I'd prefer to hold off on this idea until it's clear that people want
it.  I fear that adding too many static methods would clutter the
classes.

> > I propose the following policy.  Functions get a new parameter
> > 'format' which defaults to None.  The default implies that the
> > function will return the matrix in whatever format is most natural
> > (and subject to change).  For example:
> >    spidentity(n, dtype='d',format=None)
> > might return a dia_matrix(), or a special identity matrix format in
> > the future.  At a minimum, the valid values of 'format' will include
> > the three-letter abbreviations of the currently supported sparse
> > matrix types (i.e. 'csr', 'csc', 'coo', 'lil', etc).  Comments?
>
> Sounds good!

Great.  I'll go ahead with this idea unless someone else weighs in.

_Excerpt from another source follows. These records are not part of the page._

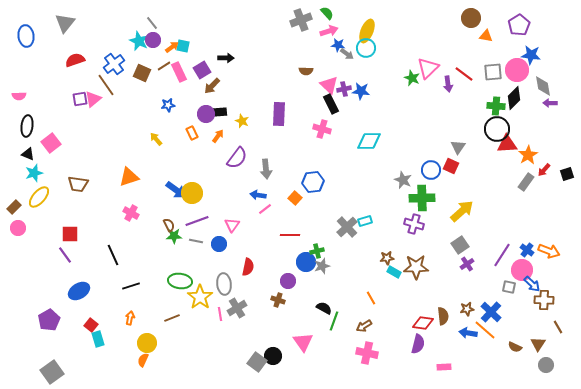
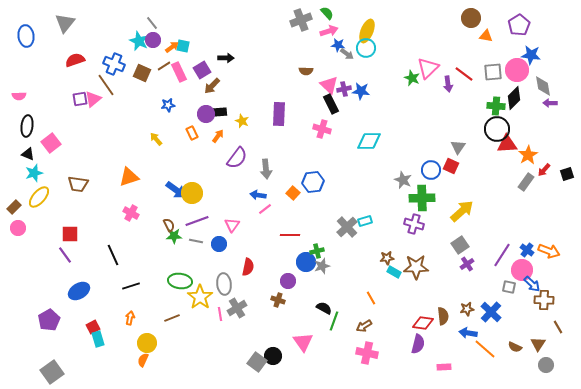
blue cross at (114, 64): rotated 30 degrees counterclockwise
orange square at (295, 198): moved 2 px left, 5 px up
red square at (91, 325): moved 2 px right, 2 px down; rotated 24 degrees clockwise
orange line at (485, 330): moved 19 px down
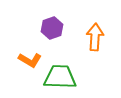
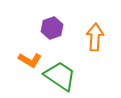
green trapezoid: moved 1 px up; rotated 32 degrees clockwise
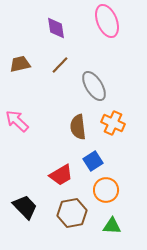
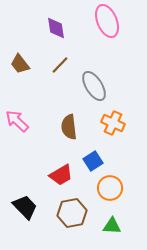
brown trapezoid: rotated 115 degrees counterclockwise
brown semicircle: moved 9 px left
orange circle: moved 4 px right, 2 px up
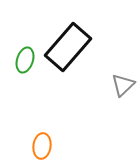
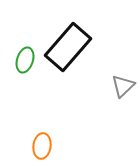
gray triangle: moved 1 px down
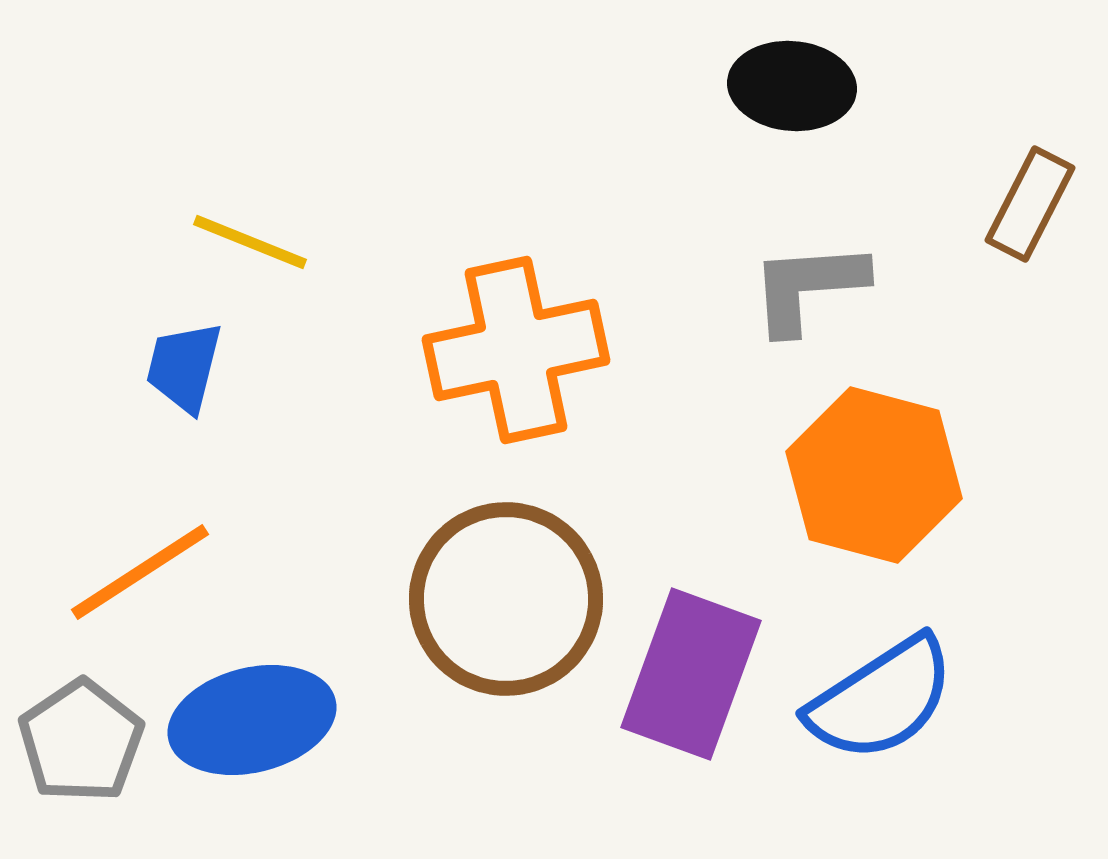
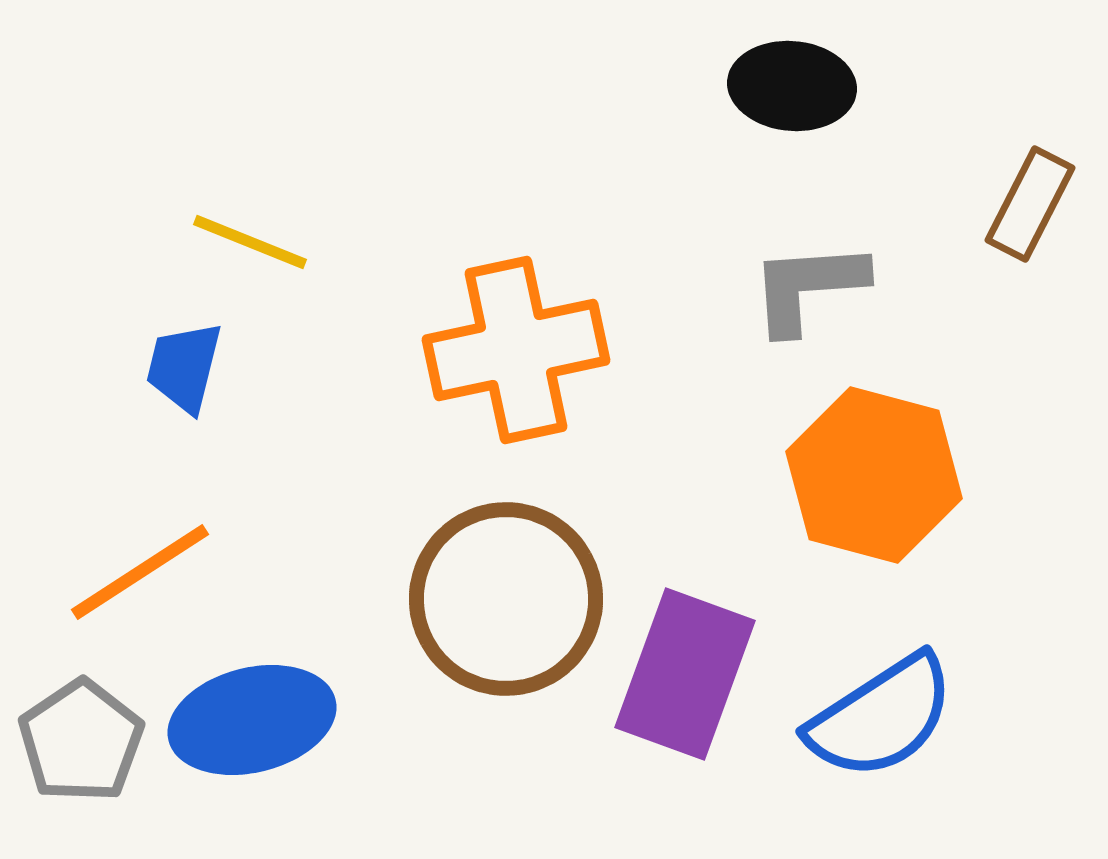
purple rectangle: moved 6 px left
blue semicircle: moved 18 px down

> > Also, feel free to respond with any other comments related to
> > scipy.sparse
>
> At the moment, IIRC, functionality for different kinds of sparse
> arrays are located in the same classes, separated with if's.  I would
> like to see the different classes pulled completely apart, so the only
> overlap is in common functionality.

Do you mean the use of _cs_matrix() to abstract the common parts of
csr_matrix and csc_matrix?  If so, I recently removed the ifs from the
constructor and replaced them with a better solution.  I think the
present implementation is a reasonable compromise between readability
and redundancy.  In the past the two classes were completely separate,
each consisting of a few hundred lines of code, and had a tendency to
drift apart since edits to one didn't always make it into the other.
Tim's refactoring fixed this without complicating the implementation
substantially.

> I'd also like to discuss the in-place memory assignment policy.  When
> do we copy on write, and when do we return views?  For example, taking
> a slice out of a lil_matrix returns a new sparse array.  It is
> *possible* to create a view, but it gets a bit tricky.  If each array
> had an "origin" property, such views could be trivially constructed,
> but it still does not cater for slices like x[::2].

That is a hard problem.  Can you think of specific uses of this kind
of functionality that merit the complexity of implementing it?  For
slices like x[::2] you could introduce a stride tuple in the views,
but that could get ugly fast.

-- 
Nathan Bell wnbell at gmail.com